Trecho fornecido ▸

:::::

Um jovem candidato a jornalista, seguindo os passos do pai, de quem ouviu ter sido influenciado pelo que eu escrevia no Jornal da Tarde e na Placar, quis saber se é possível editar outro jornal como o JT e outra revista como Placar. Chance zero, respondi. Por falta quase absoluta dos ingredientes necessários – daqueles tempos.
O JT começou em janeiro de 1966 e a Placar em março de 1970.
Faltam cartolas como os de então. Faltam craques em quantidade como os da época. E até liberdade para os repórteres.
Naqueles tempos, os cartolas mais, digamos, ambiciosos, se contentavam com a promoção que, direta ou indiretamente, faziam de seus escritórios, de seus comércios, de suas clínicas. Alguns poucos iam além, visando cadeiras na Câmara Municipal ou Federal.

:::::

Tarefa a realizar ▸ Por favor, continue o texto sobre o Jornal da Tarde e a revista Placar a partir da última frase.

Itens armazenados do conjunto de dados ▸
:::::

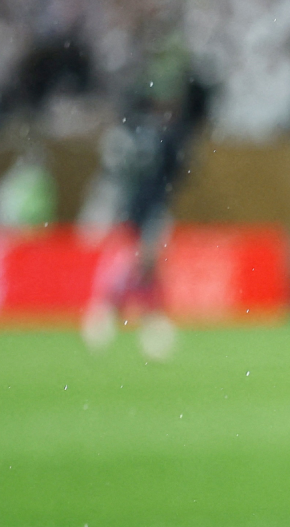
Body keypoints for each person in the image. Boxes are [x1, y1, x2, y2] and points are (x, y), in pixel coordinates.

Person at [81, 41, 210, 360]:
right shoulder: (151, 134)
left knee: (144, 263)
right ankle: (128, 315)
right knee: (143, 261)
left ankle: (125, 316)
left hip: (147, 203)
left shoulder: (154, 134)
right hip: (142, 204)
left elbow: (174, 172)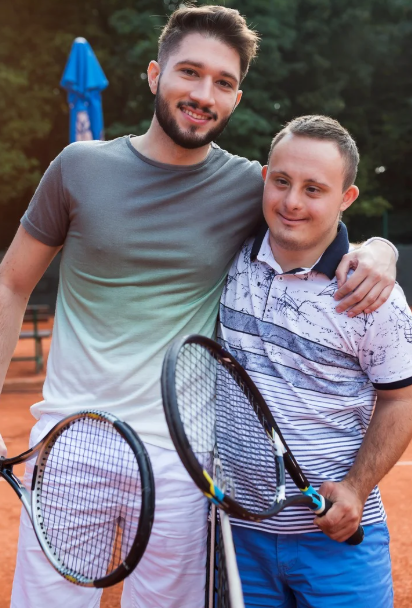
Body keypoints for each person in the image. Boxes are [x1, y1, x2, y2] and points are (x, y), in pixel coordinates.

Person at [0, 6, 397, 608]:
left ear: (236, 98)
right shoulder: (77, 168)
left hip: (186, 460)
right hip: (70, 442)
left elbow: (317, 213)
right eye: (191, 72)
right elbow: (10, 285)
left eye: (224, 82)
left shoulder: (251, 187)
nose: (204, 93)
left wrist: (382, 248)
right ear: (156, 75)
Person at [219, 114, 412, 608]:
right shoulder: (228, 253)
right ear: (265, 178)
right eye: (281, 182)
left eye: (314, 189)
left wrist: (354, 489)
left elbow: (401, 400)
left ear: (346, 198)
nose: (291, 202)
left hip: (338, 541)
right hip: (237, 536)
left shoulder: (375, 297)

:::::

Resultado esperado ▸
Era assim nos clubes, nas federações e até na CBF, antes chamada de CBD. Mendonça Falcão, presidente da Federação Paulista, era deputado estadual e aparecia na sede da entidade nos fins de tardes para despachar. Às vezes para esticar as pernas no 11º andar, onde o vi, certa vez, de cueca samba-canção. Jovino, velho porteiro, confidente e linguarudo, certa vez me disse que Falcão ia lá para… Bem, é melhor não contar…
Alfredo Ignácio Trindade, presidente do Corinthians, elegeu-se vereador. Wadi Helu, advogado, foi vereador, deputado e secretário estadual. Vicente Matheus queria, e conseguiu, projeção social. Passava a ideia de que enfiava a mão no bolso, mas não. Disse ter doado ao clube o asfaltamento de uma área junto ao ginásio no valor de 700 mil. Engenheiros calcularam e baixaram para 70 mil. Detalhe: o asfalto usado era sobra de obras que sua empresa fazia.
Hoje os cartolas passam os dias no clube, em salas fechadas onde só se entra com sua autorização. Muitos, direta ou inderetamente, recebem altos salários. Não são todos, mas são muitos. Mesmo quando administram o clube de forma desastrada. Se fossem executivos em empresas particulares, seriam sumariamente demitidos, e até processados. Um desses me processou. Foi um dos prazeres que tive na profissão, pagar 543,20 reais de multa. Pagaria dez.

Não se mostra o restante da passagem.